The Thesis

Here You can find the entire thesis as a pdf file:

If you just need a quick overview of what was achieved or what still needs to be done, I’ve copied the final conclusion directly from the thesis:

Conclusion

In this thesis, a large amount of the database migration to PostgreSQL has been completed. Eccentricities of SQL Server, PostgreSQL, and the Django ORM have been encountered and documented so that future work on the project can be carried out faster and more efficiently.

The basic Schema of tables and views of the openIMIS database has been recreated in PostgreSQL in its entirety and should be able to be queried by the software with minimal additional work needed (such as quoting identifiers in SQL queries).

Functions and also a few stored procedures have been migrated to the new PostgreSQL database and the major (and minor) differences between SQL Server's implementation of the SQL language and the PL/pgSQL language have been documented so that future work in this regard can be sped up.

A data migration tool has been created for the openIMIS initiative and has been uploaded to their GitHub repositories.

The openIMIS initiative's wiki has been updated with the findings of this thesis and instructions and recommendations have been included for the team that will continue this work in the future.

Future Work

As time restrictions lead to the unfortunate reality that not all stored procedures could be migrated to the new database, an obvious step is to complete this migration by moving over the remaining stored procedures. While translating the code to the PL/pgSQL language (or any other language such as PL/Python), many small optimisations can already be performed as inefficiencies in the old code are uncovered.

As functions and stored procedures are migrated to PostgreSQL, in-application code that calls these functions may need to be adapted as some functions needed to have the order of their parameters changed (PostgreSQL wants all parameters with default values after all parameters without default values).

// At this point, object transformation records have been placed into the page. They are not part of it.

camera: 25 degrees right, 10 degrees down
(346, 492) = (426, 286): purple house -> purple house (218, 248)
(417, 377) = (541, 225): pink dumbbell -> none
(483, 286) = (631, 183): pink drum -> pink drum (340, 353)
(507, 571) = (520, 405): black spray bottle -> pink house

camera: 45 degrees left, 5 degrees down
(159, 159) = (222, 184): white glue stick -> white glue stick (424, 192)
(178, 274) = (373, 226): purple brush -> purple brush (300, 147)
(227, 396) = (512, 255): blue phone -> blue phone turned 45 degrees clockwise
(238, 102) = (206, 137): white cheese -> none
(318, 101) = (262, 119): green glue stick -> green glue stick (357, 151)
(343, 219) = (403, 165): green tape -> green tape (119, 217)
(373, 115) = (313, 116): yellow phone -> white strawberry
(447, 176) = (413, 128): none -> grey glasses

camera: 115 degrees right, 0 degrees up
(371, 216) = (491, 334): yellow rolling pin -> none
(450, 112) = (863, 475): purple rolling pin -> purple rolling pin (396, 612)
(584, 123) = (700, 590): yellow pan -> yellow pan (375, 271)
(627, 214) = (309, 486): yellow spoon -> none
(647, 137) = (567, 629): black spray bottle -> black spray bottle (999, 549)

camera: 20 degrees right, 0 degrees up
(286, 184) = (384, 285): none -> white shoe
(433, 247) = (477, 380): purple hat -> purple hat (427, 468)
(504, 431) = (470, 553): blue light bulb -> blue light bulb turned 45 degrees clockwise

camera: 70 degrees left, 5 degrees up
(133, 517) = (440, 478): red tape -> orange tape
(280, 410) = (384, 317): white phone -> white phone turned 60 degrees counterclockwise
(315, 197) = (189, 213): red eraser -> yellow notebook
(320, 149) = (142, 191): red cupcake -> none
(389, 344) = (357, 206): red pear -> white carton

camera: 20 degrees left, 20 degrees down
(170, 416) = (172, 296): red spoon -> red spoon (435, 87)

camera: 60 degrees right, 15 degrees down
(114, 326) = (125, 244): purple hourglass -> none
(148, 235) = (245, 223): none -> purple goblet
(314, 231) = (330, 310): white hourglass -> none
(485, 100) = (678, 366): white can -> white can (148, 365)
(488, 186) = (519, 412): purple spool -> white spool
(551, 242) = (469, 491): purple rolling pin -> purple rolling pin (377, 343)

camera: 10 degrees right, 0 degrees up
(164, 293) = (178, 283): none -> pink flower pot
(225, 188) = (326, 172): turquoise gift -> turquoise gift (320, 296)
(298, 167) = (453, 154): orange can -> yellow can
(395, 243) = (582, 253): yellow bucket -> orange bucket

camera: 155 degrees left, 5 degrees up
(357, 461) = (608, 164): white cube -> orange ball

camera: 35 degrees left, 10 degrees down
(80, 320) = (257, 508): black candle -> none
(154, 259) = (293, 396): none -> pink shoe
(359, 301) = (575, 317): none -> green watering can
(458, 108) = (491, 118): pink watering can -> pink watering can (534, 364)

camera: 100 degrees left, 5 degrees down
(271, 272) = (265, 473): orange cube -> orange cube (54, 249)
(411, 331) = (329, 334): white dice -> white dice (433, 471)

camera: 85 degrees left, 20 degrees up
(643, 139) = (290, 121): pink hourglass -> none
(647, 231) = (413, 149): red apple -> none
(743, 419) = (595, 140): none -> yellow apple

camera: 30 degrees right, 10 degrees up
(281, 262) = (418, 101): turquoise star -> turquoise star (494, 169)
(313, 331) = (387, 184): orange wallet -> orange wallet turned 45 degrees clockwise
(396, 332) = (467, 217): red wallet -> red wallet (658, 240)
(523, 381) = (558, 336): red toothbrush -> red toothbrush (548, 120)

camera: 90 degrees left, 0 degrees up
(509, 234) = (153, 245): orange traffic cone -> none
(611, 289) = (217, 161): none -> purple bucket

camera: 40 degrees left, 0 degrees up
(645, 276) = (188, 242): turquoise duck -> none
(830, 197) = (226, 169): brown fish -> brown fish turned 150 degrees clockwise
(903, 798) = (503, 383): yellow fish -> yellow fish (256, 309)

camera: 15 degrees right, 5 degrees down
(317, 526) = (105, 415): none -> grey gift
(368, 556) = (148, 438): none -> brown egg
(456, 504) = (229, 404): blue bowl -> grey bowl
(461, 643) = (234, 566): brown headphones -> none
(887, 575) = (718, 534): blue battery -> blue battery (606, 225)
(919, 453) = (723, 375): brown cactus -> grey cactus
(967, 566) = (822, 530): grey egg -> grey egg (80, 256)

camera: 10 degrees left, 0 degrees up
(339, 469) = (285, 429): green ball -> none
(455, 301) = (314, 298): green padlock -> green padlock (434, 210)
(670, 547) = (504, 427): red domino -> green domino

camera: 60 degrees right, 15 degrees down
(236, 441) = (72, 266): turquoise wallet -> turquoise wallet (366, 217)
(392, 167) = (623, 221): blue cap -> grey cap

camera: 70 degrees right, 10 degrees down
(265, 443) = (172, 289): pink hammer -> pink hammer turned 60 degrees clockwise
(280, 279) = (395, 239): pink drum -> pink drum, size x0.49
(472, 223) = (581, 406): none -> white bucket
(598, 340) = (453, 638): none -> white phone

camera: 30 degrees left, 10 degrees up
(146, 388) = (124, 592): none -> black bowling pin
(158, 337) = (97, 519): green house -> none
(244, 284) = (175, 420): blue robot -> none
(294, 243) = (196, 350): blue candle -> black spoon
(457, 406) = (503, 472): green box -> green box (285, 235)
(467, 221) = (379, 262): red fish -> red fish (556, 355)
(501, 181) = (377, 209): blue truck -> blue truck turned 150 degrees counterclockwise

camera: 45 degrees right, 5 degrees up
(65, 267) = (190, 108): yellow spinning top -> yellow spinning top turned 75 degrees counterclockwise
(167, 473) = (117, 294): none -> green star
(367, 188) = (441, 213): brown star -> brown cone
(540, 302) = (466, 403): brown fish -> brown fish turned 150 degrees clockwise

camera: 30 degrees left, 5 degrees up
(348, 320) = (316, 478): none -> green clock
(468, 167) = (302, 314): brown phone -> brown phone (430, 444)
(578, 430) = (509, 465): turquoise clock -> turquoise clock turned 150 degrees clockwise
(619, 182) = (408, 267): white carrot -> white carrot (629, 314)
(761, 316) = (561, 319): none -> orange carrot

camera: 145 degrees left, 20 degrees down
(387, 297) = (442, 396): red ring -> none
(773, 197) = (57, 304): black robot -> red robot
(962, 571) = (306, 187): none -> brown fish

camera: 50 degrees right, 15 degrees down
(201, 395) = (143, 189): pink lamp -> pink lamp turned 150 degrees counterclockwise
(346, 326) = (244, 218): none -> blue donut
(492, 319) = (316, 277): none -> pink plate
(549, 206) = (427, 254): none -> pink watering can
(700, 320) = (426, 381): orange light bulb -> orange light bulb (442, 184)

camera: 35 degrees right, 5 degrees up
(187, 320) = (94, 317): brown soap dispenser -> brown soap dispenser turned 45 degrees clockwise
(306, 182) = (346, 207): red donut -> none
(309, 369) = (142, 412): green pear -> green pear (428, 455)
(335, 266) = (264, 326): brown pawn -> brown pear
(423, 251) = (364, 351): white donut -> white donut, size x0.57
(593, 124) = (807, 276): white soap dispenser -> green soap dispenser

Completing the creation of Django model definitions for the remaining 20 database tables could speed up future migration plans and unify management of database tables. Additionally, models for openIMIS' 34 views can be created so that Django can properly interact with them.

Moving to a newer version of PostgreSQL so that procedures can be stored as actual procedures (instead of functions) should be tackled at some point. This will hopefully be very little work as both the syntax and the basic structure remain basically the same across different versions of PostgreSQL. And, unlike SQL Server, the driver for PostgreSQL seems to be version independent so that no additional works is needed there. The sooner this is done the less effort it will be.

Incorporating many – if not all – stored procedures into in-application code could further optimise real world database performance as many operations would be performed by the multitude of clients instead of the single server.

Continuing the work on the migration tool could improve its performance. Improving the code that deals with skipping historical data so that dependencies are respected may greatly improve the tool's utility, especially in real world applications when clients move their data to the new version and may wish to leave behind old data.